Poderia ter sido um dia como outro qualquer, mas não foi. Aqui o que menos importa é se chovia ou se fazia sol. Se era Verão ou Inverno. Noite ou dia. Escritório ou praça pública. Quente ou frio. Praia ou campo. Brisa ou ventania. O único fator importante daquele dia de abril é que foi quando ela o conheceu. Parece mais uma história boba de amor à primeira vista. Mas que história de amor à primeira vista não é tola? Imaginem se as histórias de amor fossem complexas como calcular logaritmos? Que chatice seria o amor. 

Voltando. Ela tinha certeza que ele tinha sido feito pra ela. Sabe aquele clichê de “é o meu número?” Então, mais ou menos isso.  Moreno, barba por fazer, altura no limite (isso significa que ela poderia usar seus saltos favoritos sem ultrapassá-lo), voz grossa e máscula, poliglota, mais de trinta anos e menos de quarenta, um cabelinho meio rebelde e um jeito relapso de usar a camisa com dois botões abertos e uma parte que saía para fora da calça, como quem quer parecer desarrumado de propósito.

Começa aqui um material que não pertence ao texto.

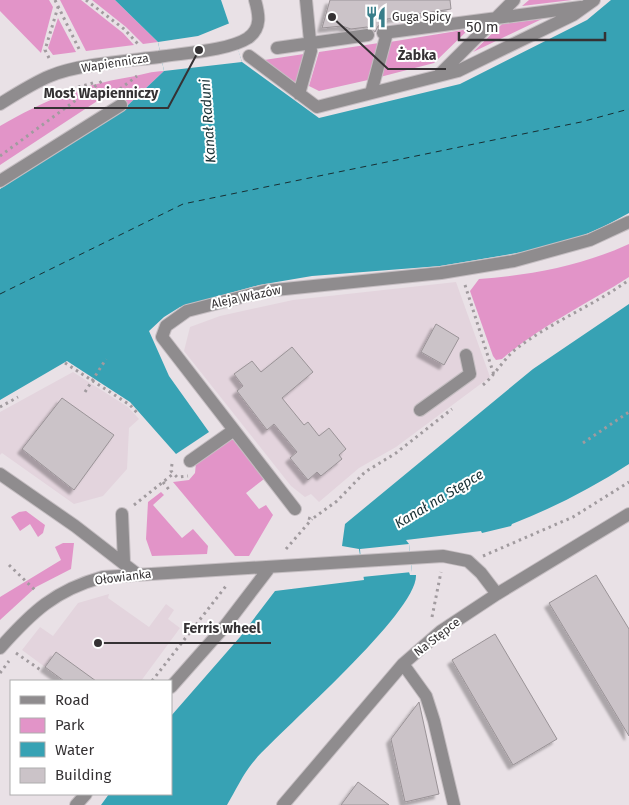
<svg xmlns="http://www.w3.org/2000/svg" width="629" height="805" font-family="'Fira Sans',sans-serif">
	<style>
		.built { fill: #e3d4dd }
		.green { fill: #e294c8 }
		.water { fill: #37a2b4 }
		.pier { fill: #e9e1e6 }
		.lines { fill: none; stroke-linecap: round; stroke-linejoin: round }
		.ferry { stroke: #172f33; stroke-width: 1; stroke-dasharray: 6 5; stroke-linecap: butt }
		.building { fill: #cbc3c8; stroke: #9a9397; filter: url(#shadow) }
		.minor-casing { stroke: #c5bec2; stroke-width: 14 }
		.path { stroke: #a19b9f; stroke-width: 3; stroke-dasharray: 2.5 4; stroke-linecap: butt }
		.minor { stroke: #8f8c8e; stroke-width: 12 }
		.labels { text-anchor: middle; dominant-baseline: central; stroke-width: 4; stroke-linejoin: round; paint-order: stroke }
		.poi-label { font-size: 12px; fill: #353234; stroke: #fff; text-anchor: start }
		.street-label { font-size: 12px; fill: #353234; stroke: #fff }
		.water-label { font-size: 14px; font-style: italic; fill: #172f33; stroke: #fff }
		.leader { fill: none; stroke: #353234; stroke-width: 2 }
		.callout-dot { fill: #353234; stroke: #fff; stroke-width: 2 }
		.callout-label { font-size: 14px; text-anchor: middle; font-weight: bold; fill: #353234; stroke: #fff; stroke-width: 4; stroke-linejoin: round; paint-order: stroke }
	</style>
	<defs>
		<filter id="shadow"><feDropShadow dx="-4.5" dy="4.5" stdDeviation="1" flood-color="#0004"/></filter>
	</defs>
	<rect width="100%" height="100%" fill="#e9e1e6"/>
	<!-- built -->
	<path class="built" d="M456 282 490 377 396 447 359 468 319 502 311 494 305 497 291 486 184 351 190 327 220 316 293 300Z
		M73 372 128 407 139 419 129 428 127 469 103 496 74 504 2 453 0 455V412Z
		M109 594 108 598 149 627 166 604 174 610 168 619 180 628 141 681H64L22 650 40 627 53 636 78 603Z"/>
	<!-- green -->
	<path class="green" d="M0 0H49L53 7 41 53 0 11Z
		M60 0H81L123 33 134 45 86 51Z
		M92 0H115L158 42 143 44 126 27Z
		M529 0H572L522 6Z
		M58 18 76 52 53 55 48 48Z
		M542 19 473 52 502 24Z
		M469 29 434 63 380 77 390 42Z
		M379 43 368 80 319 91 309 86 319 52Z
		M304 54 296 83 264 60Z
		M164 71 126 107 114 90 0 165V126C46 100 77 86 130 77 141 75 153 71 164 71Z
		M629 244V277C587 304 540 326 502 359L496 360 493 356 470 291 479 279C531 275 581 266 629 244Z
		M231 440H234L264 479 246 493 259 509 266 505 273 515 249 556H235L173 482 189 480 195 473 196 463Z
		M161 492 164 495 153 505 182 538 193 529 208 546 207 554 152 556 146 539 148 502Z
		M26 511 45 525 43 533 38 537 30 524 20 531 11 517 19 512Z
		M63 543H74L71 569 36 587 0 620V597L61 560 55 547Z"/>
	<!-- water -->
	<path class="water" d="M115 0H221L242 62 319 118 460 84 587 20 611 0H629V213L603 227 558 246 440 266 312 276 259 285 180 307 164 317 149 331 169 376 209 432 176 454 130 402 67 361 0 400V189L126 107 164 71 158 42Z
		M629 304V464C592 488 553 508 512 524L511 526 482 533 481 531 406 540 409 544 412 572H409L410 575H416C418 612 284 727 255 760 244 772 236 790 227 805H101L109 794H171V716L240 637 275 591 364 580 359 549 342 546 345 524 533 369Z"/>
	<!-- pier -->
	<path class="pier" d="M230 23 242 62 164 71 158 42 198 36Z
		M409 544 412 572 362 577 360 549Z"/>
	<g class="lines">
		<!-- ferry -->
		<path class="ferry" d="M0 294 183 204 581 122 629 109"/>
	</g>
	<!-- building -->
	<path class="building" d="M330 0H450L451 9 387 19 386 24 378 26 375 32 367 27 351 29 342 26 322 28Z
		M436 324 459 338 444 365 421 352Z
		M292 347 313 372 282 398 304 425 308 422 319 436 329 428 346 449 339 455 342 459 321 476 317 472 308 480 290 458 297 452 274 424 267 430 237 391 243 386 234 374 252 361 261 372Z
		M62 398 114 435 74 490 22 449Z
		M596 575 629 629V736L549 603Z
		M495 634 557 739 513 765 452 660Z
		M56 652 96 681H64L45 667Z
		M419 702 439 794 405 802 391 739Z
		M358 782 389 805H341Z"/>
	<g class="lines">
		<!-- minor casing -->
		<g class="minor-casing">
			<path id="minor" d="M383 33 581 7
				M277 48 368 35
				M249 56 317 107 458 71 573 15 594 0
				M438 76 514 0
				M371 93 387 33
				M299 94 311 51 306 0
				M0 104C16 94 33 83 50 76 78 64 127 61 159 57 182 53 228 51 248 38 262 28 259 14 255 0
				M0 181 121 105
				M420 410 470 374 466 355
				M190 461 234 430
				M0 474 75 526 137 574
				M295 509 162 337 166 326 187 311 265 291 441 273 514 261 590 240 629 222
				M122 514 124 562
				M0 648C32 612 55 590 103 577L443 556 468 561 481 573 497 594
				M403 664 426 696 434 721 454 805
				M171 687 225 626 270 567
				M76 805 86 794
				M283 805 403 664 441 631 497 594 629 514"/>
		</g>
		<!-- path -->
		<path class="path" d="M55 0 80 51
			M86 0 124 29 138 44
			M49 58 45 50 58 7
			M120 89 137 76
			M53 94 93 83
			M0 156 102 81
			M465 285 494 375
			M65 363 130 405 139 415
			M483 385C497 373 505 356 520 346 554 321 594 305 629 280
			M85 392 106 359
			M0 407 18 397
			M583 443 629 412
			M172 464 171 471 177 477 188 476
			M163 482 170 491
			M134 505 173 474
			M308 518 312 519 337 501 365 472 396 453 452 409
			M286 549 312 519
			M483 556 573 517 629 482
			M9 565 37 592
			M432 617 441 572
			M16 653 42 671
			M0 673 9 661
			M152 681 226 586"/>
		<!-- minor -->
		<use href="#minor" class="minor"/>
	</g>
	<!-- icons -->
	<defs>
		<g id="restaurant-bare" transform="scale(1.725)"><path d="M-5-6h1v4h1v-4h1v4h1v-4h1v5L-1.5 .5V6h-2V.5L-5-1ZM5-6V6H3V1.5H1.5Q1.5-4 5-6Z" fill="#387e8a" stroke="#fff" stroke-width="2.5" paint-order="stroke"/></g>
	</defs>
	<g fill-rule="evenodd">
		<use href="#restaurant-bare" x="376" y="17"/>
	</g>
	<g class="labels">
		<!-- poi labels -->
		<g class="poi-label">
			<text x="392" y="17">Guga Spicy</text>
		</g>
		<!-- street labels -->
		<g class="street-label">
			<text transform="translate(115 63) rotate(-9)">Wapiennicza</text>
			<text transform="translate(246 297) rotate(-12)">Aleja Włazów</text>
			<text transform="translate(123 577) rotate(-7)">Ołowianka</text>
			<text transform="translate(437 637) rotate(-38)">Na Stępce</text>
		</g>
		<!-- water labels -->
		<g class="water-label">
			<text transform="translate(208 121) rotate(-94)">Kanał Raduni</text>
			<text transform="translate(439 499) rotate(-31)">Kanał na Stępce</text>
		</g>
	</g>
	<!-- callouts -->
	<path class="leader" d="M332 17L388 69H446M199 50L168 108H34M98 643L173 643H271"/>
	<g class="callout-dot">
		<circle cx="332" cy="17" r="5"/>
		<circle cx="199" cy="50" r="5"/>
		<circle cx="98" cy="643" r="5"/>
	</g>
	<g class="callout-label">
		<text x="417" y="60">Żabka</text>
		<text x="101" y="98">Most Wapienniczy</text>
		<text x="222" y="633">Ferris wheel</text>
	</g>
	<!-- legend -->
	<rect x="10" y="680" width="162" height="115" fill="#ffffff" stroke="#aeadae"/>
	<rect x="20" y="696" width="25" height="8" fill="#8f8c8e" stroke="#aeadae"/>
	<text x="55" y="705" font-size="15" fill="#353234">Road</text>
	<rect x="20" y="718" width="25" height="15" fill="#e294c8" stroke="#aeadae"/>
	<text x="55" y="730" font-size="15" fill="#353234">Park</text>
	<rect x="20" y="742" width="25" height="15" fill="#37a2b4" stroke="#aeadae"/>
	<text x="55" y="755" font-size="15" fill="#353234">Water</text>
	<rect x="20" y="768" width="25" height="15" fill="#cbc3c8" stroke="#aeadae"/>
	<text x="55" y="780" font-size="15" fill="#353234">Building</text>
	<!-- scale -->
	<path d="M459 32v8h146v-8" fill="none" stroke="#353234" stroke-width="2.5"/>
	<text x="466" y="32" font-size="15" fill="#353234" stroke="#ffffff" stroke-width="4" paint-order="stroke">50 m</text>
</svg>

Ela tinha certeza que ele era o genro que toda mãe queria. Não, não estava pensando em casamento. Não já. Mas um dia, quem sabe. Ela casaria com ele. Ah, casaria.

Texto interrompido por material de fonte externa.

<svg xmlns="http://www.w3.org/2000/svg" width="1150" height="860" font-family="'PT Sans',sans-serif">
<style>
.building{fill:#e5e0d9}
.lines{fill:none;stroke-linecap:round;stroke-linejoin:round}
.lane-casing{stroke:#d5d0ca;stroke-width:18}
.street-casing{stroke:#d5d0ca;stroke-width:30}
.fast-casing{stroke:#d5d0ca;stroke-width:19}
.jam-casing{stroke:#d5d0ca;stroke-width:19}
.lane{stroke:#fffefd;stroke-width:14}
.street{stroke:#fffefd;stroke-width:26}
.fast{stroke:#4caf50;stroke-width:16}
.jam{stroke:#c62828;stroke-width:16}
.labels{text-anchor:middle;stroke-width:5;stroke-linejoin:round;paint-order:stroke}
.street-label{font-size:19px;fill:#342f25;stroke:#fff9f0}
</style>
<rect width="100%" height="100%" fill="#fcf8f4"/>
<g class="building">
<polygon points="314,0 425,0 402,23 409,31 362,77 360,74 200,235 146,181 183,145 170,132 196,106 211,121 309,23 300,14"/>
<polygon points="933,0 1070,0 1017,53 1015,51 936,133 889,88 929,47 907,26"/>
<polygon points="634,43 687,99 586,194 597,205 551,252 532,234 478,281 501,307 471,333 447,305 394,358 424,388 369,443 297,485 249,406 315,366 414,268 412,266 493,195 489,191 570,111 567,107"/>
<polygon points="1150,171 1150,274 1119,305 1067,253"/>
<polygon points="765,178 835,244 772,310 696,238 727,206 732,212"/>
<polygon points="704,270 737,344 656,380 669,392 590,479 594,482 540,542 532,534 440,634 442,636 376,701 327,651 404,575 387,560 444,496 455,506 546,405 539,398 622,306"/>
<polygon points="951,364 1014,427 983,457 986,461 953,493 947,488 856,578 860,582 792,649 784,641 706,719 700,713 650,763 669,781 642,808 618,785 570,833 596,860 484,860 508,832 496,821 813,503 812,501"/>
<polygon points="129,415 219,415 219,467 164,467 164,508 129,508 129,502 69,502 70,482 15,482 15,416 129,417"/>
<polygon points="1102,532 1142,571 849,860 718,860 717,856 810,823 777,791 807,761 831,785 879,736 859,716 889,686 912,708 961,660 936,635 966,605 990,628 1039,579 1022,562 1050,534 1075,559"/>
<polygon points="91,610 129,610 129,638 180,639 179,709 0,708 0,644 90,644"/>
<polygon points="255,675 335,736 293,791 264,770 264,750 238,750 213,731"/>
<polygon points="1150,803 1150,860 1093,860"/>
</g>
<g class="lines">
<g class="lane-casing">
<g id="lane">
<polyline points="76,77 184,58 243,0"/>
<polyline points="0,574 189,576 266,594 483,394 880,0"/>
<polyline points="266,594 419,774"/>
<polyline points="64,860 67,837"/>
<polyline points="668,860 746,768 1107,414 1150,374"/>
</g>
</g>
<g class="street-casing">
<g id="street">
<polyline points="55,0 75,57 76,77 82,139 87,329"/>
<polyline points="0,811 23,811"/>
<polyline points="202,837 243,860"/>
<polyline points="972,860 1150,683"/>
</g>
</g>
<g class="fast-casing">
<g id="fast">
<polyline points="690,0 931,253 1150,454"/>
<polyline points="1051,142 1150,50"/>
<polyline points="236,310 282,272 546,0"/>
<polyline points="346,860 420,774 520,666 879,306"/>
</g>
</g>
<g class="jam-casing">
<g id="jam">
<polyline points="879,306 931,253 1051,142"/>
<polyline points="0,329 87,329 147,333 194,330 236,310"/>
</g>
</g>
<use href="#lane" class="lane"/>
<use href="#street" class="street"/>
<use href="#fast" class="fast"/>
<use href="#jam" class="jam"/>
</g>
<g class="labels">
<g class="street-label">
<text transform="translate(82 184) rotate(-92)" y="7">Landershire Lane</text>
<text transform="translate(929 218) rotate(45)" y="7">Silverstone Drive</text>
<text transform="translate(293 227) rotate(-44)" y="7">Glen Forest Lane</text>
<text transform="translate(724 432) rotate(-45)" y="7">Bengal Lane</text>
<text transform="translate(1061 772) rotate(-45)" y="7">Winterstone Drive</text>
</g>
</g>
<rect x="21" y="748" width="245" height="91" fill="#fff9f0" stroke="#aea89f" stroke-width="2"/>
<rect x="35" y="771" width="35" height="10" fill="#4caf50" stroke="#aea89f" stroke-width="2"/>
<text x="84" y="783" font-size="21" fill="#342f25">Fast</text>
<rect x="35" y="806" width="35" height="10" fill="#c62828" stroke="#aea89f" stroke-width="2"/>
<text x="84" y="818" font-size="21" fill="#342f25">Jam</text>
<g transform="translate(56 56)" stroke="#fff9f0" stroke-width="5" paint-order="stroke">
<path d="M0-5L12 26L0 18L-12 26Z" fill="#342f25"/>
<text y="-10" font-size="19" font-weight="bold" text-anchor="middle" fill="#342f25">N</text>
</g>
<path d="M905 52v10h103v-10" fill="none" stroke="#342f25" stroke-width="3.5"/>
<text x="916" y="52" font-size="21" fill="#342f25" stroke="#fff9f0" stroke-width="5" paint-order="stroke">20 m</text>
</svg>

Depois desses cinco minutos em que foram apresentados e em que o seu coração pulsou como nunca, um anel na mão esquerda brilhou quando ele foi dizer tchau. Ele era casado. Puta que o pariu. Ele era casado. Ca-sa-do. Óbvio que ele era casado. Nada com ela poderia ser tão fácil. Algumas amigas ainda a aconselharam a investir mesmo assim. Vai que ele nem estivesse tão bem assim com a mulher. Mas ela não queria saber dessa conversa não. Se ele era casado, ela estava fora. E decidiu que assim seria. Evitou todos os olhares no café, na máquina de refrigerante, no elevador. Não riu das piadas dele durante o almoço, não aceitou os convites para tomar um ar lá no jardim de Inverno, nem para uma água com gás com gelo e limão. Sofreu, chorou, foi para a terapia, para a cartomante, para o pai de santo. Xingou. Blasfemou. Maldita aliança que não parava de reluzir e não lhe saía do pensamento.

Meses se passaram. Ela arrumou outro. Nada como uma nova paixão para curar a antiga. E esse é mais um clichê, mas quem liga pra isso? Estava descontraída, feliz com o novo namorado. Então, aceitou o convite para o café. Enquanto conversavam sobre o novo presidente da empresa - aquele pedante, grosseiro e machista -, ela teve tempo para fixar os olhos na aliança dele sem compromisso. Sem pressa. Afinal, já tinha até esquecido que ele tinha nascido para, quem sabe um dia, ser seu futuro marido. Olhou, olhou, olhou. Reparou bem. Muito bem. Não era possível. Não, não, não. Não é possível. Olhou de novo. Sim, era isso mesmo. Encarou a realidade. Aquilo não era uma aliança. Era um terço em forma de anel. Além de tudo, religioso.